Using AR in an online shopping experience can also be a way to connect with younger customers. Luxury fashion brands such as Estée Lauder, Gucci, and Miu Miu offer mobile arcade games, while Louis Vuitton sells "digital skins" (branded clothing and accessories that can be used to dress characters) for the esports game League of Legends.
AR as a part of in-store experience
AR also improves the in-store experience. One example is a simple navigation tool that guides customers through the store and allows them to find items quickly. Some companies are using AR with video walls to provide a virtual in-store try-on experience. Others go a step further and offer gamification experiences – for example, Burberry recently partnered with Snapchat for an in-store game AR.
Lexus – like other car manufacturers – gives potential buyers the chance to test drive the car without leaving the showroom. Shoe company Toms, which offers a free pair of shoes to a child in a developing country for every pair purchased by a customer, developed a 360-degree Virtual Giving Trip campaign to allow customers to experience the impact of their purchase firsthand.
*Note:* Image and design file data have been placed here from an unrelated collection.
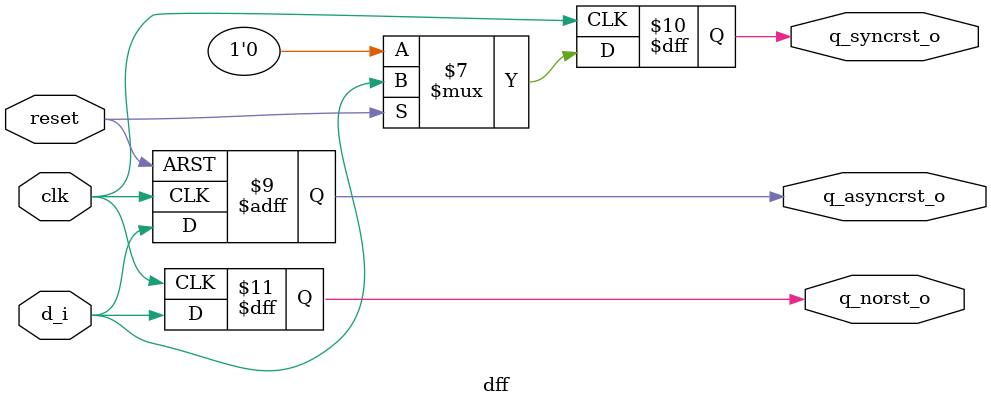
<source format=sv>
module dff (
	input  logic clk,
	input  logic reset,

	input  logic d_i,         // D input to the flop

	output logic q_norst_o,   // Q output from non-resettable flop
	output logic q_syncrst_o, // Q output from flop using synchronous reset
	output logic q_asyncrst_o // Q output from flop using asynchrnoous reset
);

	// Without reset
	always_ff @(posedge clk)
		q_norst_o <= d_i;

	// Synchronous reset
	always_ff @(posedge clk) begin
		if (!reset)
			q_syncrst_o <= 0;
		else
			q_syncrst_o <= d_i;
	end

	// Asynchronous reset
	always_ff @(posedge clk or negedge reset) begin
		if (!reset)
			q_asyncrst_o <= 0;
		else
			q_asyncrst_o <= d_i;
	end

endmodule

</source>
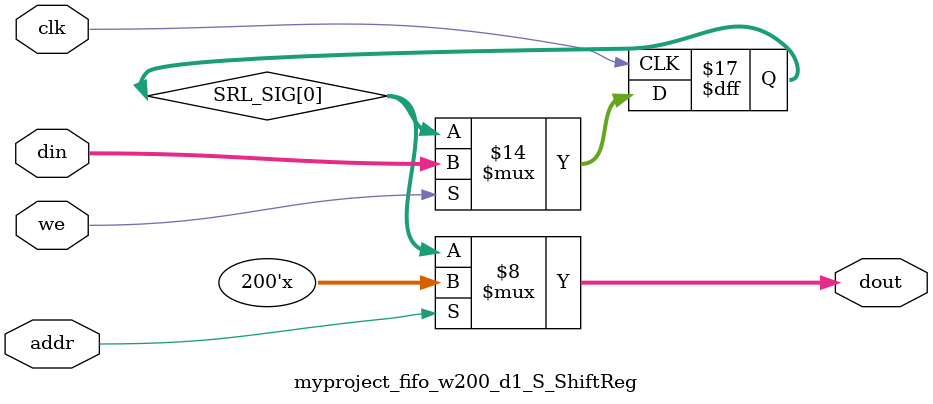
<source format=v>

`timescale 1ns/1ps

module myproject_fifo_w200_d1_S
#(parameter
    MEM_STYLE    = "shiftReg",
    DATA_WIDTH   = 200,
    ADDR_WIDTH   = 1,
    DEPTH        = 1)
(
    // system signal
    input  wire                  clk,
    input  wire                  reset,

    // write
    output wire                  if_full_n,
    input  wire                  if_write_ce,
    input  wire                  if_write,
    input  wire [DATA_WIDTH-1:0] if_din,
    
    // read 
    output wire [ADDR_WIDTH:0]   if_num_data_valid, // for FRP
    output wire [ADDR_WIDTH:0]   if_fifo_cap,       // for FRP

    output wire                  if_empty_n,
    input  wire                  if_read_ce,
    input  wire                  if_read,
    output wire [DATA_WIDTH-1:0] if_dout
);
//------------------------Parameter----------------------
localparam 
    SRL_DEPTH    = DEPTH,
    SRL_AWIDTH   = ADDR_WIDTH;
//------------------------Local signal-------------------
    reg  [SRL_AWIDTH-1:0] addr;
    wire                  push;
    wire                  pop;
    reg  [SRL_AWIDTH:0]   mOutPtr;
    reg                   empty_n = 1'b0;
    reg                   full_n = 1'b1; 

//------------------------Instantiation------------------
    myproject_fifo_w200_d1_S_ShiftReg 
    #(  .DATA_WIDTH (DATA_WIDTH),
        .ADDR_WIDTH (SRL_AWIDTH),
        .DEPTH      (SRL_DEPTH))
    U_myproject_fifo_w200_d1_S_ShiftReg (
        .clk        (clk),
        .we         (push),
        .addr       (addr),
        .din        (if_din),
        .dout       (if_dout)
    );
//------------------------Task and function--------------

//------------------------Body---------------------------
    // num_data_valid 
    assign if_num_data_valid = mOutPtr;
    assign if_fifo_cap       = DEPTH;

    // almost full/empty 

    // program full/empty 

    assign if_full_n  = full_n; 
    assign if_empty_n = empty_n;

    assign push       = full_n & if_write_ce & if_write;
    assign pop        = empty_n & if_read_ce & if_read;

    // addr
    always @(posedge clk) begin
        if (reset)
            addr <= {SRL_AWIDTH{1'b0}};
        else if (push & ~pop && empty_n)
            addr <= addr + 1'b1;
        else if (~push & pop && (mOutPtr != 1))
            addr <= addr - 1'b1;
    end

    // mOutPtr
    always @(posedge clk) begin
        if (reset)
            mOutPtr <= {SRL_AWIDTH+1{1'b0}};
        else if (push & ~pop)
            mOutPtr <= mOutPtr + 1'b1;
        else if (~push & pop)
            mOutPtr <= mOutPtr - 1'b1;
    end

    // full_n
    always @(posedge clk) begin
        if (reset)
            full_n <= 1'b1;
        else if ((push & ~pop) && (mOutPtr == DEPTH - 1))
            full_n <= 1'b0;
        else if (~push & pop)
            full_n <= 1'b1;
    end

    // empty_n
    always @(posedge clk) begin
        if (reset)
            empty_n <= 1'b0;
        else if (push & ~pop)
            empty_n <= 1'b1;
        else if ((~push & pop) && (mOutPtr == 1))
            empty_n <= 1'b0;
    end

    // almost_full_n 

    // almost_empty_n 

    // prog_full_n 
 
    // prog_empty_n 

endmodule  


module myproject_fifo_w200_d1_S_ShiftReg
#(parameter
    DATA_WIDTH  = 200,
    ADDR_WIDTH  = 1,
    DEPTH       = 1)
(
    input  wire                  clk,
    input  wire                  we,
    input  wire [ADDR_WIDTH-1:0] addr,
    input  wire [DATA_WIDTH-1:0] din,
    output wire [DATA_WIDTH-1:0] dout
);

    reg [DATA_WIDTH-1:0] SRL_SIG [0:DEPTH-1];
    integer i;

    always @(posedge clk) begin
        if (we) begin
            for (i=0; i<DEPTH-1; i=i+1)
                SRL_SIG[i+1] <= SRL_SIG[i];
            SRL_SIG[0] <= din;
        end
    end

    assign dout = SRL_SIG[addr];

endmodule
</source>
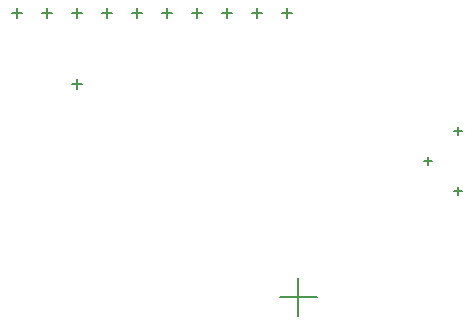
<source format=gbr>
%TF.GenerationSoftware,Altium Limited,Altium Designer,24.0.1 (36)*%
G04 Layer_Color=128*
%FSLAX45Y45*%
%MOMM*%
%TF.SameCoordinates,8AA56912-9505-4270-891B-A046144FA8B4*%
%TF.FilePolarity,Positive*%
%TF.FileFunction,Drillmap*%
%TF.Part,Single*%
G01*
G75*
%TA.AperFunction,NonConductor*%
%ADD40C,0.12700*%
D40*
X10242500Y6350000D02*
X10557500D01*
X10400000Y6192500D02*
Y6507500D01*
X10263500Y8750000D02*
X10348500D01*
X10306000Y8707500D02*
Y8792500D01*
X10009500Y8750000D02*
X10094500D01*
X10052000Y8707500D02*
Y8792500D01*
X8739500Y8750000D02*
X8824500D01*
X8782000Y8707500D02*
Y8792500D01*
X8485500Y8750000D02*
X8570500D01*
X8528000Y8707500D02*
Y8792500D01*
X8231500Y8750000D02*
X8316500D01*
X8274000Y8707500D02*
Y8792500D01*
X7977500Y8750000D02*
X8062500D01*
X8020000Y8707500D02*
Y8792500D01*
X8993500Y8750000D02*
X9078500D01*
X9036000Y8707500D02*
Y8792500D01*
X9247500Y8750000D02*
X9332500D01*
X9290000Y8707500D02*
Y8792500D01*
X9501500Y8750000D02*
X9586500D01*
X9544000Y8707500D02*
Y8792500D01*
X9755500Y8750000D02*
X9840500D01*
X9798000Y8707500D02*
Y8792500D01*
X11465000Y7500000D02*
X11535000D01*
X11500000Y7465000D02*
Y7535000D01*
X11719000Y7246000D02*
X11789000D01*
X11754000Y7211000D02*
Y7281000D01*
X11719000Y7754000D02*
X11789000D01*
X11754000Y7719000D02*
Y7789000D01*
X8485500Y8150000D02*
X8570500D01*
X8528000Y8107500D02*
Y8192500D01*
%TF.MD5,c5cf7a666018528da879556e02f9fbfe*%
M02*

</source>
The future of AR and VR in the retail sector
AR and VR will evolve in the future and become a part of the omnichannel customer journey. Existing solutions are likely to use complementary technologies, such as body scanners for a better and personalized fit. Furthermore, virtual fitting has the chance to become a habitual step in the customer journey, especially when buying more luxurious goods.
To be effective, AR and VR must be embedded in the overall commercial ecosystem. It will not completely replace the in-store experience, but rather complement it and make it more attractive to consumers. Brick-and-mortar stores still have a chance to thrive, especially if they manage to create a unique user experience. If you want to learn more on how this can be done, jump into this article.
The retail of the future is a hybrid environment combining physical and online experiences, along with advanced technology such as AR and VR, in an integrated platform. Digital transformation, catalyzed by the pandemic, is in full swing and retail must evolve in response. AR has already proven to add tremendous value to consumers. Now brands need to understand that it is part of their customers' journey both in the present and future worlds of retail.